5. Il ressort des pièces du dossier que M. B... souffre d'une sténose carotidienne faisant suite au traitement d'un cancer de la zone pharyngée réalisé en Allemagne, sténose qui a fait l'objet d'une opération chirurgicale en 2020 à Marseille. Le requérant souffre par ailleurs d'une dépression. Les certificats médicaux rédigés par le Dr Philip le 6 janvier 2020 et le 1er février 2021, par le Dr Dermeche le 24 septembre 2020, par le Dr Oraha le 7 décembre 2020 et par le Dr Sargon le 16 février 2021, indiquent de manière concordante que l'intéressé a besoin, après l'acte chirurgical réalisé en 2020 à Marseille, d'une surveillance cardiovasculaire destinée au suivi de son état de santé. Il ressort par ailleurs des pièces du dossier, et notamment du rapport du ministère de l'intérieur du Royaume-Uni de mai 2019 produit par le préfet des Bouches-du-Rhône devant le tribunal administratif de Marseille, qu'un tel suivi est possible dans des centres de santé publics et privés situés notamment à Bagdad, à Erbil et à Mossoul. Les attestations et certificats produits par l'intéressé faisant seulement état de manière générale d'une impossibilité de réaliser ce suivi, ils ne sont pas à même de remettre en cause l'avis du collège de médecins de l'Office français de l'immigration et de l'intégration qui a

estimé que M. B... pouvait bénéficier d'un suivi adapté dans son pays d'origine. Par ailleurs, il ne ressort d'aucune des pièces du dossier que la dépression dont souffre l'intéressé ne pourrait être prise en charge en Irak. M. B..., qui en outre ne conteste pas le motif de l'arrêté attaqué tiré de l'absence de preuve de sa résidence habituelle en France, qui suffirait à lui seul à fonder cette décision, n'est dès lors pas fondé à soutenir que le préfet des Bouches-du-Rhône a méconnu les dispositions précitées en lui refusant le séjour.

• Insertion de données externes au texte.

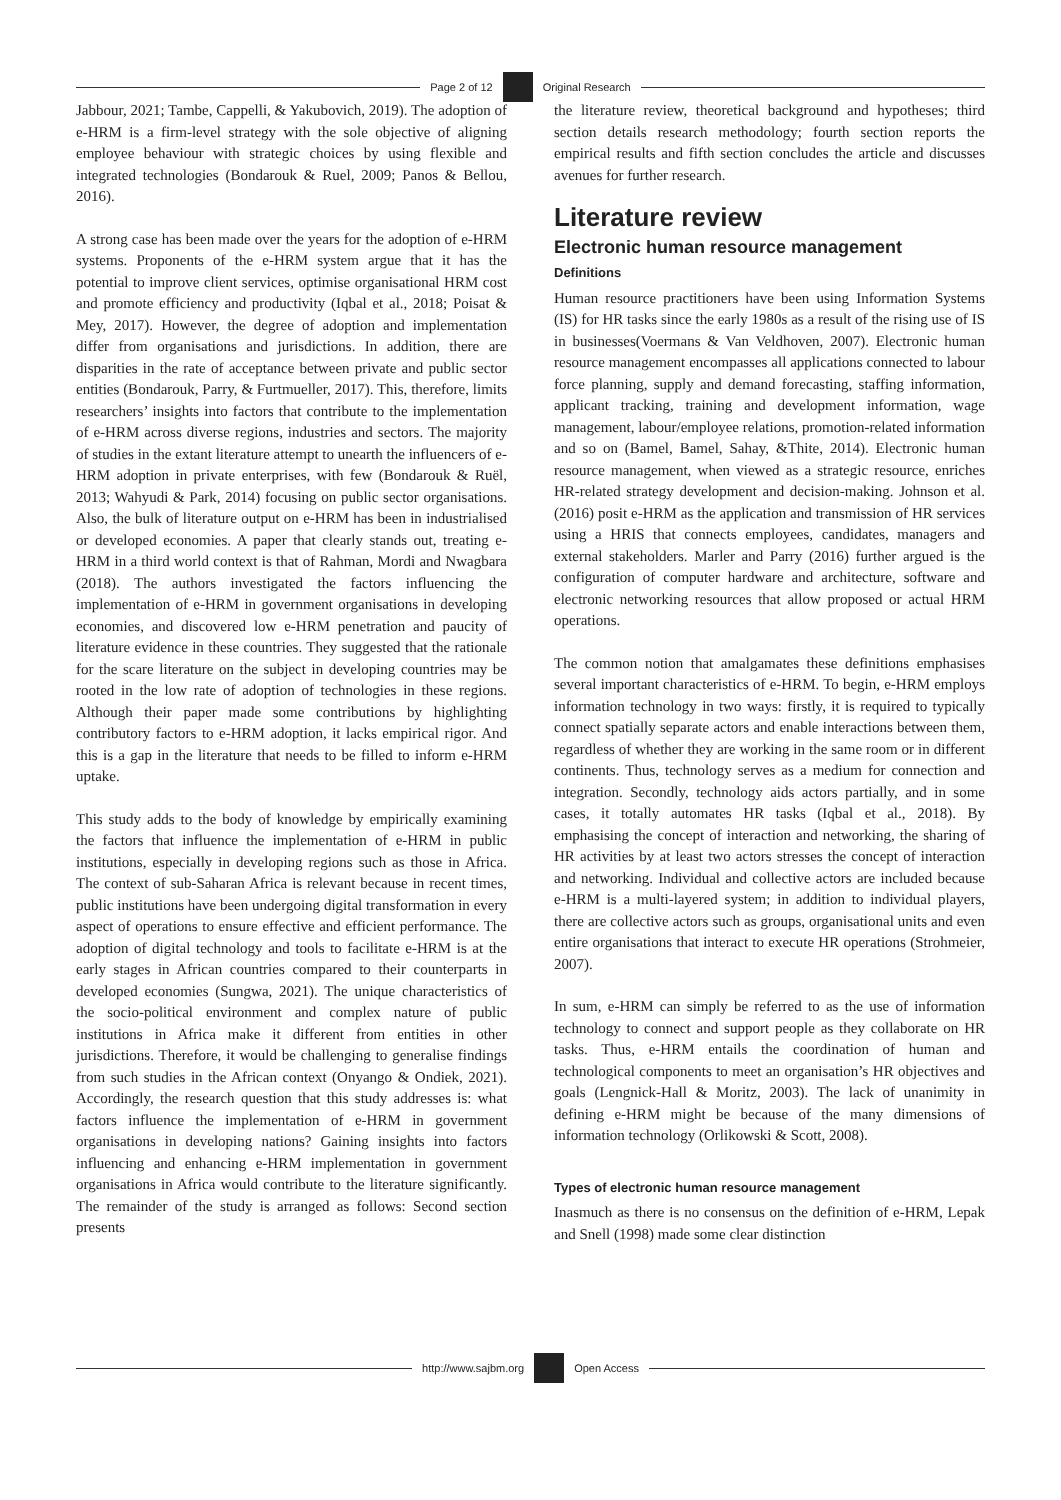Page 2 of 12 Original Research
Jabbour, 2021; Tambe, Cappelli, & Yakubovich, 2019). The adoption of e-HRM is a firm-level strategy with the sole objective of aligning employee behaviour with strategic choices by using flexible and integrated technologies (Bondarouk & Ruel, 2009; Panos & Bellou, 2016).
A strong case has been made over the years for the adoption of e-HRM systems. Proponents of the e-HRM system argue that it has the potential to improve client services, optimise organisational HRM cost and promote efficiency and productivity (Iqbal et al., 2018; Poisat & Mey, 2017). However, the degree of adoption and implementation differ from organisations and jurisdictions. In addition, there are disparities in the rate of acceptance between private and public sector entities (Bondarouk, Parry, & Furtmueller, 2017). This, therefore, limits researchers’ insights into factors that contribute to the implementation of e-HRM across diverse regions, industries and sectors. The majority of studies in the extant literature attempt to unearth the influencers of e-HRM adoption in private enterprises, with few (Bondarouk & Ruël, 2013; Wahyudi & Park, 2014) focusing on public sector organisations. Also, the bulk of literature output on e-HRM has been in industrialised or developed economies. A paper that clearly stands out, treating e-HRM in a third world context is that of Rahman, Mordi and Nwagbara (2018). The authors investigated the factors influencing the implementation of e-HRM in government organisations in developing economies, and discovered low e-HRM penetration and paucity of literature evidence in these countries. They suggested that the rationale for the scare literature on the subject in developing countries may be rooted in the low rate of adoption of technologies in these regions. Although their paper made some contributions by highlighting contributory factors to e-HRM adoption, it lacks empirical rigor. And this is a gap in the literature that needs to be filled to inform e-HRM uptake.
This study adds to the body of knowledge by empirically examining the factors that influence the implementation of e-HRM in public institutions, especially in developing regions such as those in Africa. The context of sub-Saharan Africa is relevant because in recent times, public institutions have been undergoing digital transformation in every aspect of operations to ensure effective and efficient performance. The adoption of digital technology and tools to facilitate e-HRM is at the early stages in African countries compared to their counterparts in developed economies (Sungwa, 2021). The unique characteristics of the socio-political environment and complex nature of public institutions in Africa make it different from entities in other jurisdictions. Therefore, it would be challenging to generalise findings from such studies in the African context (Onyango & Ondiek, 2021). Accordingly, the research question that this study addresses is: what factors influence the implementation of e-HRM in government organisations in developing nations? Gaining insights into factors influencing and enhancing e-HRM implementation in government organisations in Africa would contribute to the literature significantly. The remainder of the study is arranged as follows: Second section presents
the literature review, theoretical background and hypotheses; third section details research methodology; fourth section reports the empirical results and fifth section concludes the article and discusses avenues for further research.
Literature review
Electronic human resource management
Definitions
Human resource practitioners have been using Information Systems (IS) for HR tasks since the early 1980s as a result of the rising use of IS in businesses(Voermans & Van Veldhoven, 2007). Electronic human resource management encompasses all applications connected to labour force planning, supply and demand forecasting, staffing information, applicant tracking, training and development information, wage management, labour/employee relations, promotion-related information and so on (Bamel, Bamel, Sahay, &Thite, 2014). Electronic human resource management, when viewed as a strategic resource, enriches HR-related strategy development and decision-making. Johnson et al. (2016) posit e-HRM as the application and transmission of HR services using a HRIS that connects employees, candidates, managers and external stakeholders. Marler and Parry (2016) further argued is the configuration of computer hardware and architecture, software and electronic networking resources that allow proposed or actual HRM operations.
The common notion that amalgamates these definitions emphasises several important characteristics of e-HRM. To begin, e-HRM employs information technology in two ways: firstly, it is required to typically connect spatially separate actors and enable interactions between them, regardless of whether they are working in the same room or in different continents. Thus, technology serves as a medium for connection and integration. Secondly, technology aids actors partially, and in some cases, it totally automates HR tasks (Iqbal et al., 2018). By emphasising the concept of interaction and networking, the sharing of HR activities by at least two actors stresses the concept of interaction and networking. Individual and collective actors are included because e-HRM is a multi-layered system; in addition to individual players, there are collective actors such as groups, organisational units and even entire organisations that interact to execute HR operations (Strohmeier, 2007).
In sum, e-HRM can simply be referred to as the use of information technology to connect and support people as they collaborate on HR tasks. Thus, e-HRM entails the coordination of human and technological components to meet an organisation’s HR objectives and goals (Lengnick-Hall & Moritz, 2003). The lack of unanimity in defining e-HRM might be because of the many dimensions of information technology (Orlikowski & Scott, 2008).
Types of electronic human resource management
Inasmuch as there is no consensus on the definition of e-HRM, Lepak and Snell (1998) made some clear distinction
http://www.sajbm.org Open Access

6. En second lieu, aux termes de l'article 8 de la convention européenne de sauvegarde des droits de l'homme et des libertés fondamentales : " 1. Toute personne a droit au respect de sa vie privée et familiale, de son domicile et de sa correspondance. / 2. Il ne peut y avoir ingérence d'une autorité publique dans l'exercice de ce droit que pour autant que cette ingérence est prévue par la loi et qu'elle constitue une mesure qui, dans une société démocratique, est nécessaire à la sécurité nationale, à la sûreté publique, au bienêtre économique du pays, à la défense de l'ordre et à la prévention des infractions pénales, à la protection de la santé ou de la morale, ou à la protection des droits et libertés d'autrui. ".

7. Si M. B..., qui est veuf depuis 2018, fait valoir qu'il réside en France depuis 2019 et que son fils et son frère se sont vu reconnaître la qualité de réfugié par la France, il ressort toutefois des pièces du dossier que M. B... ne résidait en France, où il est arrivé à l'âge de 67 ans, que depuis quatorze mois à la date de l'arrêté attaqué, alors qu'il a vécu la plus grande partie de son existence en Irak, où réside un de ses frères. Par suite, l'appelant n'est pas fondé à soutenir que la décision litigieuse méconnaîtrait les stipulations de l'article 8 de la convention européenne de sauvegarde des droits de l'homme et des libertés fondamentales.

8. Il résulte de tout ce qui précède que M. B... n'est pas fondé à soutenir que c'est à tort que les premiers juges ont, par leur jugement, rejeté sa demande tendant à l'annulation de l'arrêté du préfet des Bouches-du-Rhône du 16 juin 2020. Sa requête doit dès lors être rejetée.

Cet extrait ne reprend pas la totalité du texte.